By observation, we see that the \[{n^{th}}\] of a given series is
\[{T_n} = 1 - {\left( {2n} \right)^2}\left( {2n - 1} \right)\]
By simplifying, we get
\[
  {T_n} = 1 - 4{n^2}\left( {2n - 1} \right) \\
   = 1 - 8{n^3} + 4{n^2} \\
 \]
Therefore, the sum of the \[{n^{th}}\] term of the given series is \[{S_n} = \sum\limits_{n = 1}^{10} {{T_n}} \]
So, \[{S_n} = \sum\limits_{n = 1}^{10} {1 - 8{n^3} + 4{n^2}} \]
By splitting the terms, we get
\[
  {S_n} = \sum\limits_{n = 1}^{10} {1 - 8{n^3} + 4{n^2}} \\
   = \sum\limits_{n = 1}^{10} 1 + \sum\limits_{n = 1}^{10} {\left( { - 8{n^3}} \right)} + \sum\limits_{n = 1}^{10} {4{n^2}} \\
   = \sum\limits_{n = 1}^{10} 1 \,\, - 8\sum\limits_{n = 1}^{10} {{n^3}} + 4\sum\limits_{n = 1}^{10} {{n^2}} \,\,...\left( 1 \right) \\
 \]
We know that the sum of squares of first n natural numbers is given by \[\sum {{n^2}} = \dfrac{{n\left( {n + 1} \right)\left( {2n + 1} \right)}}{6}\] and the sum of cubes of first n natural numbers is given by \[\sum {{n^3}} = {\left( {\dfrac{{n\left( {n + 1} \right)}}{2}} \right)^2}\] \[{S_n} = n - 8{\left( {\dfrac{{n\left( {n + 1} \right)}}{2}} \right)^2} + 4\left( {\dfrac{{n\left( {n + 1} \right)\left( {2n + 1} \right)}}{6}} \right)\]
Now we know that \[n = 10\]
\[{S_{10}} = 10 - 8{\left( {\dfrac{{10\left( {10 + 1} \right)}}{2}} \right)^2} + 4\left( {\dfrac{{10\left( {10 + 1} \right)\left( {2.10 + 1} \right)}}{6}} \right)\]

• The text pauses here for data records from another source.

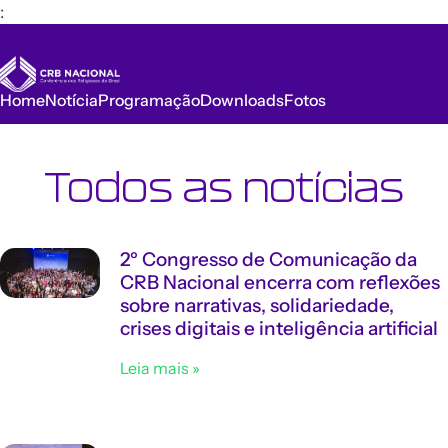
:
Home
Notícia
Programação
Downloads
Fotos
Todos as notícias
2º Congresso de Comunicação da
CRB Nacional encerra com reflexões
sobre narrativas, solidariedade,
crises digitais e inteligência artificial
Leia mais »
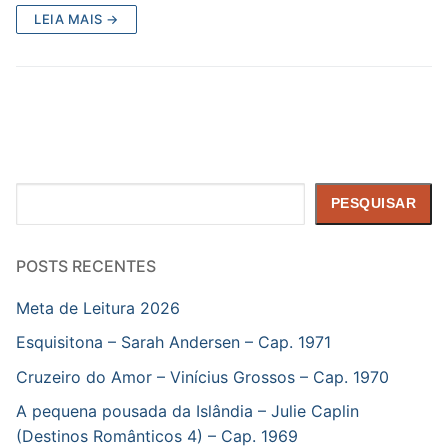
LEIA MAIS →
Pesquisar
PESQUISAR
POSTS RECENTES
Meta de Leitura 2026
Esquisitona – Sarah Andersen – Cap. 1971
Cruzeiro do Amor – Vinícius Grossos – Cap. 1970
A pequena pousada da Islândia – Julie Caplin
(Destinos Românticos 4) – Cap. 1969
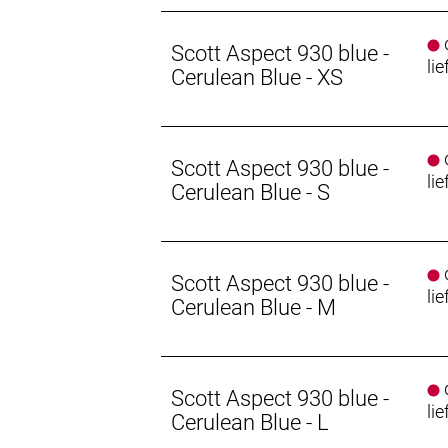
d
Scott Aspect 930 blue -
lie
Cerulean Blue - XS
d
Scott Aspect 930 blue -
lie
Cerulean Blue - S
d
Scott Aspect 930 blue -
lie
Cerulean Blue - M
d
Scott Aspect 930 blue -
lie
Cerulean Blue - L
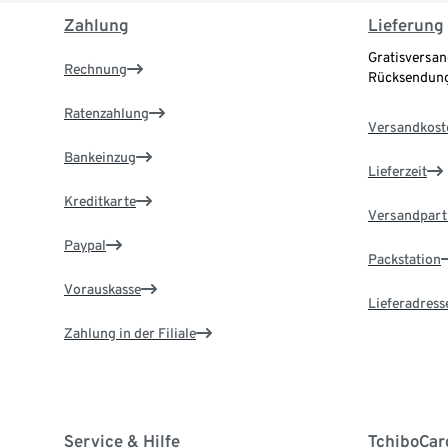
Zahlung
Lieferung
Gratisversan
Rechnung
Rücksendung
Ratenzahlung
Versandkost
Bankeinzug
Lieferzeit
Kreditkarte
Versandpart
Paypal
Packstation
Vorauskasse
Lieferadress
Zahlung in der Filiale
Service & Hilfe
TchiboCar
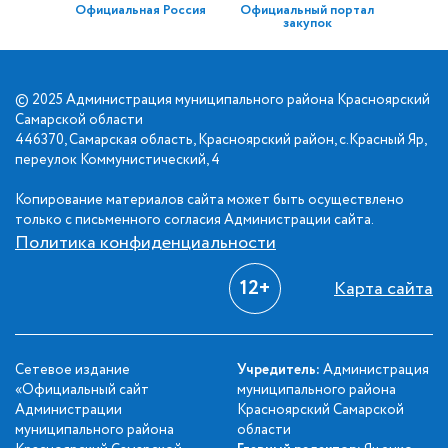
Официальная Россия
Официальный портал
закупок
© 2025 Администрация муниципального района Красноярский
Самарской области
446370, Самарская область, Красноярский район, с.Красный Яр,
переулок Коммунистический, 4
Копирование материалов сайта может быть осуществлено
только с письменного согласия Администрации сайта.
Политика конфиденциальности
12+
Карта сайта
Сетевое издание
Учредитель:
Администрация
«Официальный сайт
муниципального района
Администрации
Красноярский Самарской
муниципального района
области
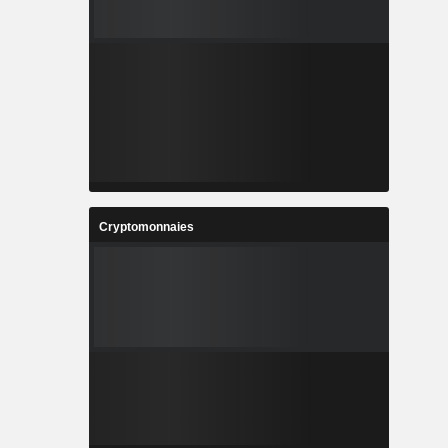
Cryptomonnaies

Now by simplifying the above equation, we get
\[
  {S_{10}} = 10 - 8{\left( {\dfrac{{10\left( {10 + 1} \right)}}{2}} \right)^2} + 4\left( {\dfrac{{10\left( {10 + 1} \right)\left( {2.10 + 1} \right)}}{6}} \right) \\
   = 10 - 8{\left( {\dfrac{{10 \times 11}}{2}} \right)^2} + 4\left( {\dfrac{{10 \times 11 \times 21}}{6}} \right) \\
   = 10 - 8\dfrac{{{{\left( {10 \times 11} \right)}^2}}}{{{2^2}}} + \dfrac{4}{6}\left( {10 \times 11 \times 21} \right) \\
   = 10 - 8\dfrac{{{{\left( {110} \right)}^2}}}{4} + \dfrac{2}{3}\left( {110 \times 21} \right) \\
 \]
Further solving, we get
\[
  {S_{10}} = 10 - 2 \times 110 \times 110 + 2 \times 110 \times 7 \\
   = 10 - 2 \times 110\left( {110 - 7} \right) \\
   = 10 - 220\left( {103} \right) \\
 \]
Now the original given series is
\[1 + \left( {1 - {2^2} \times 1} \right) + \left( {1 - {4^2} \times 3} \right) + \left( {1 - {6^2} \times 5} \right) + ... + \left( {1 - {{20}^2} \times 19} \right) = \alpha - 220\beta \]
Now substitute the sum of series in it:
\[
  1 + 10 - 220\left( {103} \right) = \alpha - 220\beta \\
  11 - 220\left( {103} \right) = \alpha - 220\beta \\
 \]
By comparing LHS with RHS, we get
\[\alpha = 11,\,\,\,\beta = 103\]
Hence, option (B) is correct

Note: Students must use the summation formulas while calculating the sum because there are \[10\] terms then take the summation from \[1\] to \[10\]. Furthermore, the students should be able to compute the sum of squares and cubes of the first \[n\] natural numbers.